> [Problem requirements]
If a line in the data below contains the word "read", copy it out.

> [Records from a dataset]
..........

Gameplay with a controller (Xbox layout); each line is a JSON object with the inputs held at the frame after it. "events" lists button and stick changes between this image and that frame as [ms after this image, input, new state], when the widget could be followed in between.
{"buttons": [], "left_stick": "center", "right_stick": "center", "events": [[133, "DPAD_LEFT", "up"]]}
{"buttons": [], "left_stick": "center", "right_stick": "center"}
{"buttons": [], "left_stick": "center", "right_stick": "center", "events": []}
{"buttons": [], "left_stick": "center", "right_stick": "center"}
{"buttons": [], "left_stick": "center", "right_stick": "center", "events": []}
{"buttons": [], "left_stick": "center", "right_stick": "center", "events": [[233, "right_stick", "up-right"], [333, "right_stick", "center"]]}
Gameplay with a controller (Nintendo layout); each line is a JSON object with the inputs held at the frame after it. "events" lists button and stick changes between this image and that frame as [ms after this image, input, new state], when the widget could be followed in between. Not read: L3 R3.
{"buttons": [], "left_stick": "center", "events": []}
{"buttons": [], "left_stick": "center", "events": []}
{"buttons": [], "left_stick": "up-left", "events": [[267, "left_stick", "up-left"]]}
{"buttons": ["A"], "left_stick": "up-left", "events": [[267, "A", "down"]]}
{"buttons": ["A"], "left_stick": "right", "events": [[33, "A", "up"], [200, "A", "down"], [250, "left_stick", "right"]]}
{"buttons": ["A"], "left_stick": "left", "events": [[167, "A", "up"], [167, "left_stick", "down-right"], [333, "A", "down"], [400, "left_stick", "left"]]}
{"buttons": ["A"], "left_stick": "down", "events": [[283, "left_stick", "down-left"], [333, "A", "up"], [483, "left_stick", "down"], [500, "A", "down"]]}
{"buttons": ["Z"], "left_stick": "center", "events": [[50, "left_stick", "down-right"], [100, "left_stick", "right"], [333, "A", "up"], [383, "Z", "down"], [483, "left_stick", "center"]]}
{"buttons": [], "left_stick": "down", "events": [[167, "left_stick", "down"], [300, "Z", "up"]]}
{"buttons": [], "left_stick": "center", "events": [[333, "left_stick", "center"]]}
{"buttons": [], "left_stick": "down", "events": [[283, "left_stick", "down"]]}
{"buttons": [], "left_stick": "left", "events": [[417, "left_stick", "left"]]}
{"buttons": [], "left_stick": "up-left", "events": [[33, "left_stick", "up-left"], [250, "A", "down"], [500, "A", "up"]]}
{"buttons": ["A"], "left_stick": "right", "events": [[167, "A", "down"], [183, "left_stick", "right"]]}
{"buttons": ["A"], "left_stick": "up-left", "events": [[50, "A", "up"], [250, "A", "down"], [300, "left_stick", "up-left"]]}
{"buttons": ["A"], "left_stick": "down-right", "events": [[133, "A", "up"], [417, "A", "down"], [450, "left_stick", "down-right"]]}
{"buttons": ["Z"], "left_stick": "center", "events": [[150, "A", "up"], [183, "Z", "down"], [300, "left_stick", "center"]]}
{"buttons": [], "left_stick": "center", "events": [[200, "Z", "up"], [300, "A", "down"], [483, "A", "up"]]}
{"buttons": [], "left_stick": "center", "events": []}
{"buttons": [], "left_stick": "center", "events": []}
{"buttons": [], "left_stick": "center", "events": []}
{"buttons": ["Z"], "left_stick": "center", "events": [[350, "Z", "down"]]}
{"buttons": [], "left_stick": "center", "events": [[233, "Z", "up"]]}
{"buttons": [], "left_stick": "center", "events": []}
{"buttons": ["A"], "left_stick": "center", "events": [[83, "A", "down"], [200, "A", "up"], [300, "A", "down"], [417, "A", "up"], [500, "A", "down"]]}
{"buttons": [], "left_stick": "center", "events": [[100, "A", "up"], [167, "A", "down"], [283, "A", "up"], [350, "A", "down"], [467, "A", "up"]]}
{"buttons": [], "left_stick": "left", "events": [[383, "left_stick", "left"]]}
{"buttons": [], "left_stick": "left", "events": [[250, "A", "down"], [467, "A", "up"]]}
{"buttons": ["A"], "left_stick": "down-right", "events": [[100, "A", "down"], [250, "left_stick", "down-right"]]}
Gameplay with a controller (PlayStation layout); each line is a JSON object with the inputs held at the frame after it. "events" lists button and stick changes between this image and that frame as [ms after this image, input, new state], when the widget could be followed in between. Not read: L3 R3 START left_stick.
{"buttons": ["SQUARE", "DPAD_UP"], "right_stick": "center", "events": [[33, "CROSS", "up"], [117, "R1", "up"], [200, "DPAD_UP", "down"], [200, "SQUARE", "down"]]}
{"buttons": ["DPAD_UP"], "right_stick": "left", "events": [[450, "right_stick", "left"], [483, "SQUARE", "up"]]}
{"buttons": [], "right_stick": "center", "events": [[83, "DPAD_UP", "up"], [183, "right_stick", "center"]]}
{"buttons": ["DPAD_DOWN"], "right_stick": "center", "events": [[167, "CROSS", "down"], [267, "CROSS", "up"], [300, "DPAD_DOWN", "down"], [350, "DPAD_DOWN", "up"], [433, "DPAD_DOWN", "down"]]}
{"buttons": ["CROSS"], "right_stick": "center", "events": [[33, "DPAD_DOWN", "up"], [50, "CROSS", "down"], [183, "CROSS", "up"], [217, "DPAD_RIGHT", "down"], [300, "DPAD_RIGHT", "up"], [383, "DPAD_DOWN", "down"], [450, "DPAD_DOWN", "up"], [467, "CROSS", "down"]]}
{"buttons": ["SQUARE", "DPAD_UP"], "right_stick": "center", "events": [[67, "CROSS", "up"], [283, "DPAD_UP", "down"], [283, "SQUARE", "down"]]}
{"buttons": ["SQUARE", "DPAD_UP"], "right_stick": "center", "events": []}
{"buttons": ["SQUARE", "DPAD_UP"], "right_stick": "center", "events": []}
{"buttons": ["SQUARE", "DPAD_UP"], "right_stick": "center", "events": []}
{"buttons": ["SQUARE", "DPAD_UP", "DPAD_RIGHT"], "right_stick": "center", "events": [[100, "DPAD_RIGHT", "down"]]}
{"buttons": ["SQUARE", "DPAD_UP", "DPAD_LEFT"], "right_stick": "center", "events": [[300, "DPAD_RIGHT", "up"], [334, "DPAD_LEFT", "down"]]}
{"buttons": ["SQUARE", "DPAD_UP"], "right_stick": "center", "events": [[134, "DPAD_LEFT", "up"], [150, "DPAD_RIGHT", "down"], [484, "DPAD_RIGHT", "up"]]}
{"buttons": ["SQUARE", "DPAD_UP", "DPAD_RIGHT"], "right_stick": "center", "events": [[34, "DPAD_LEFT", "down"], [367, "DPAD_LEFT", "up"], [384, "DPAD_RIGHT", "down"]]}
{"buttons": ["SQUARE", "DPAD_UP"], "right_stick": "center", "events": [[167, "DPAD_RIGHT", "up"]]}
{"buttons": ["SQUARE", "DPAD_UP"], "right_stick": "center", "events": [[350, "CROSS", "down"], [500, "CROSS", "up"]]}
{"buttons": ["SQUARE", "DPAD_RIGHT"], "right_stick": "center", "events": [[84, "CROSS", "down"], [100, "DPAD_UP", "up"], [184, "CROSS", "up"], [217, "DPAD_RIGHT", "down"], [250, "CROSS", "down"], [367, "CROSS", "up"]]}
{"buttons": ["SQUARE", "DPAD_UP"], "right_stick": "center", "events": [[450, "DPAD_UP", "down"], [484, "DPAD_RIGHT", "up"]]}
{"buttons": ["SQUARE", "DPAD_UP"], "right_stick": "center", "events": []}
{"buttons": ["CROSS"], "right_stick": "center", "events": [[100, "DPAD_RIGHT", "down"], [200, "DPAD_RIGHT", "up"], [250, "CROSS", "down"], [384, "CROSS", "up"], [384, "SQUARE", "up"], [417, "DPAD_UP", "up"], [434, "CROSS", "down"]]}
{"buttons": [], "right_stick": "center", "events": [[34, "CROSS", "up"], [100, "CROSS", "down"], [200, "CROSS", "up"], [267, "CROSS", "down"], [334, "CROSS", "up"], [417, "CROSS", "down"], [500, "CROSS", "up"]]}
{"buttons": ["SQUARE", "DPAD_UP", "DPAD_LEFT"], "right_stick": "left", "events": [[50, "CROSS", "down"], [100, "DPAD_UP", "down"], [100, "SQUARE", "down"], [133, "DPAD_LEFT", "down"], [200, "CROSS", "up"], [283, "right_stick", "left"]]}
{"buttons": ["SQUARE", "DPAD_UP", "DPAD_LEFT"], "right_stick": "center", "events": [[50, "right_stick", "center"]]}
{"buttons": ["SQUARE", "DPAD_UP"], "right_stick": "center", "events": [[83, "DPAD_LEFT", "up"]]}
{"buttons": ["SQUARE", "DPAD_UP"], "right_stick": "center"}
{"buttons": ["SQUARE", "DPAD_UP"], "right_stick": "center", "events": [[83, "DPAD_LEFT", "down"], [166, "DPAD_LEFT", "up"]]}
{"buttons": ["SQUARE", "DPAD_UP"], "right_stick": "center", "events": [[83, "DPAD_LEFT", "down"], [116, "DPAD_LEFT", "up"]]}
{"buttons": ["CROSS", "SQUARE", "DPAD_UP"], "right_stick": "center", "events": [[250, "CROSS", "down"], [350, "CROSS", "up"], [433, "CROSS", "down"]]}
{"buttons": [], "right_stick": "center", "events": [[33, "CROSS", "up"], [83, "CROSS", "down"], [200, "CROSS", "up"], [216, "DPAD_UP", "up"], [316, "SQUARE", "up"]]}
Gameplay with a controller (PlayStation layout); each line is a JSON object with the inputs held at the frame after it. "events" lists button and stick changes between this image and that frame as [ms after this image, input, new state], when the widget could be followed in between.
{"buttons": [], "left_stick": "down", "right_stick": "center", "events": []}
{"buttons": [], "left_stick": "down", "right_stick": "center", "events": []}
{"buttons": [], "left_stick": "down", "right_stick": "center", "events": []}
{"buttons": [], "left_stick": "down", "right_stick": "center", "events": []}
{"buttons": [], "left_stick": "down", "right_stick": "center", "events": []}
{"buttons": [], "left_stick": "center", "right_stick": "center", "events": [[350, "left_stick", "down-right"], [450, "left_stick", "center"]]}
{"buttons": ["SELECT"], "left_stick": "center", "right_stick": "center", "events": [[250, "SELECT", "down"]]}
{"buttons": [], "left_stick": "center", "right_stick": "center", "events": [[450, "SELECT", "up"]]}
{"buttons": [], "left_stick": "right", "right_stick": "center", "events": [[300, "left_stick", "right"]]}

..........

> [Answer for this exercise]
Gameplay with a controller (Nintendo layout); each line is a JSON object with the inputs held at the frame after it. "events" lists button and stick changes between this image and that frame as [ms after this image, input, new state], when the widget could be followed in between. Not read: L3 R3.
Gameplay with a controller (PlayStation layout); each line is a JSON object with the inputs held at the frame after it. "events" lists button and stick changes between this image and that frame as [ms after this image, input, new state], when the widget could be followed in between. Not read: L3 R3 START left_stick.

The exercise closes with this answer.